WORK TO COMPLETE = Nothing outside the lines below from the one containing "Table 11. Results for the coefficient α t" through the one containing "Figure 6. Ca" is to be printed; print those exactly, ends included, and drop the pictures.

SUPPLIED RECORDS =
============
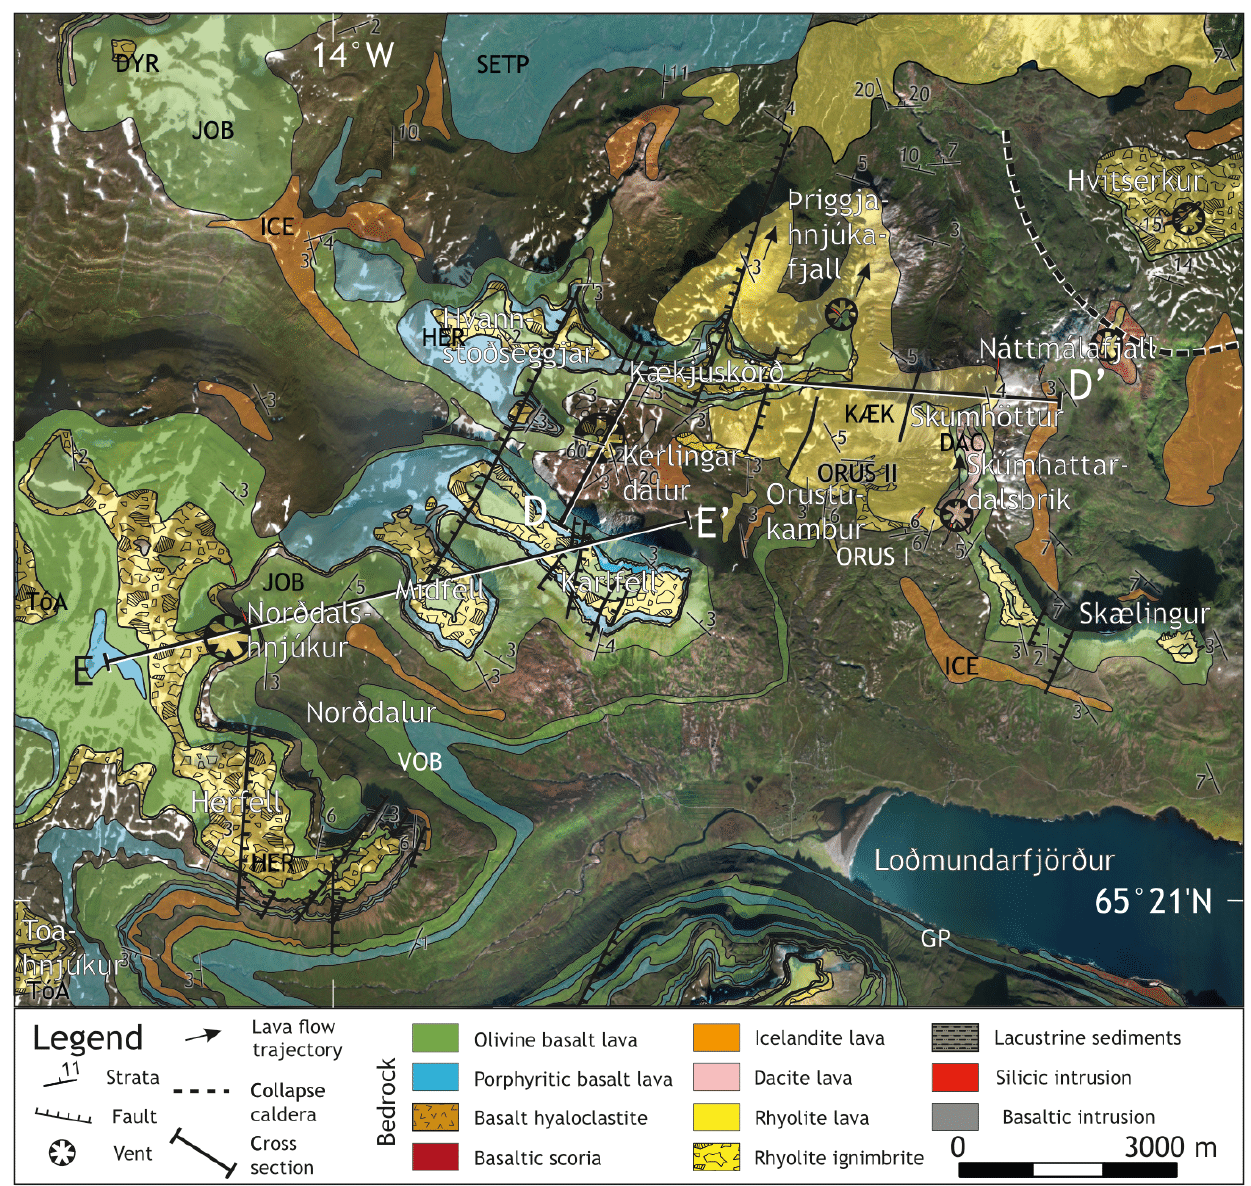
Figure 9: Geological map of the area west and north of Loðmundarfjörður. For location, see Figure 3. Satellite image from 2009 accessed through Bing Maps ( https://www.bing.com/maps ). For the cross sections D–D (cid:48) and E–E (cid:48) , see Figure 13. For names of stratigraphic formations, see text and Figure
============
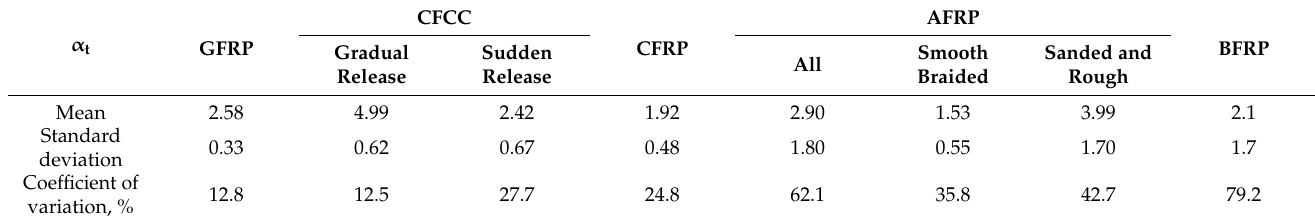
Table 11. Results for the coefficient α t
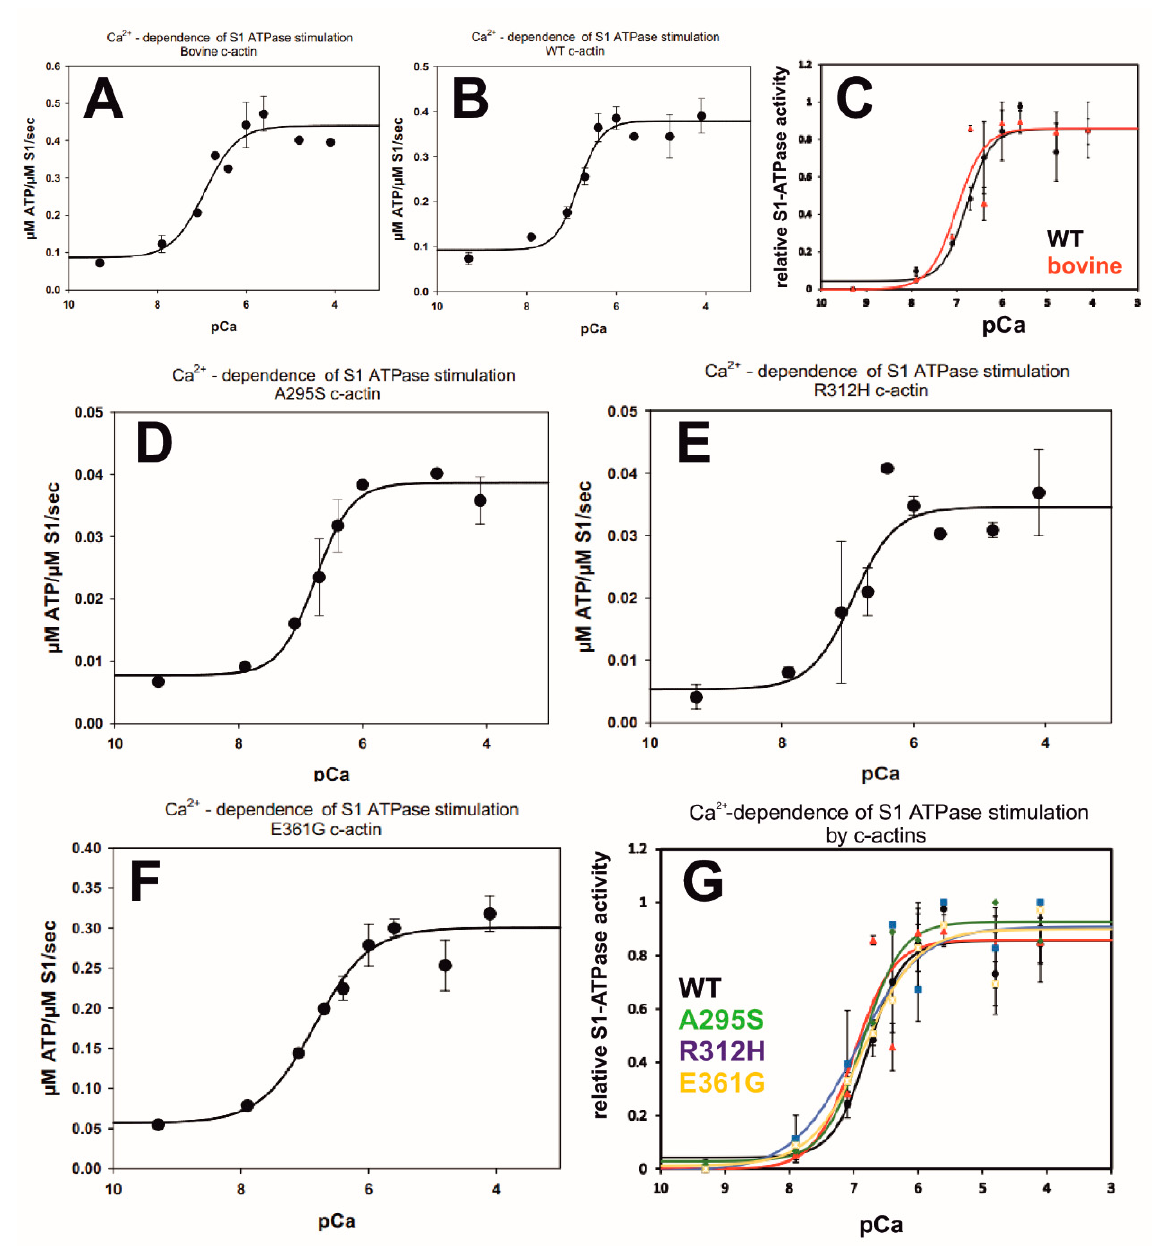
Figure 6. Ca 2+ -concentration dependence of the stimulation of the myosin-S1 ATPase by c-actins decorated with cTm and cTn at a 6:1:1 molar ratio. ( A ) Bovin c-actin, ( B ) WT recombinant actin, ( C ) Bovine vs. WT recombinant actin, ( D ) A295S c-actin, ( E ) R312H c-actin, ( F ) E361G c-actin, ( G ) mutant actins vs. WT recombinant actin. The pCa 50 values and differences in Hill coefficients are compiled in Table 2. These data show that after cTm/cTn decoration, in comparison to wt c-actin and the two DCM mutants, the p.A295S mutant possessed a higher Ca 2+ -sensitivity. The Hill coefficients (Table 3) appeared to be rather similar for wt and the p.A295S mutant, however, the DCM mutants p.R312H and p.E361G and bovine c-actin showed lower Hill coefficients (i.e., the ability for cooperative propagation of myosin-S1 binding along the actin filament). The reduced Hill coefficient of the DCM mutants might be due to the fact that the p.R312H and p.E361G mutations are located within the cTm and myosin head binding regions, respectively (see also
============
TASK OUTPUT =
Table 11. Results for the coefficient α t
Figure 6. Ca 2+ -concentration dependence of the stimulation of the myosin-S1 ATPase by c-actins decorated with cTm and cTn at a 6:1:1 molar ratio. ( A ) Bovin c-actin, ( B ) WT recombinant actin, ( C ) Bovine vs. WT recombinant actin, ( D ) A295S c-actin, ( E ) R312H c-actin, ( F ) E361G c-actin, ( G ) mutant actins vs. WT recombinant actin. The pCa 50 values and differences in Hill coefficients are compiled in Table 2. These data show that after cTm/cTn decoration, in comparison to wt c-actin and the two DCM mutants, the p.A295S mutant possessed a higher Ca 2+ -sensitivity. The Hill coefficients (Table 3) appeared to be rather similar for wt and the p.A295S mutant, however, the DCM mutants p.R312H and p.E361G and bovine c-actin showed lower Hill coefficients (i.e., the ability for cooperative propagation of myosin-S1 binding along the actin filament). The reduced Hill coefficient of the DCM mutants might be due to the fact that the p.R312H and p.E361G mutations are located within the cTm and myosin head binding regions, respectively (see also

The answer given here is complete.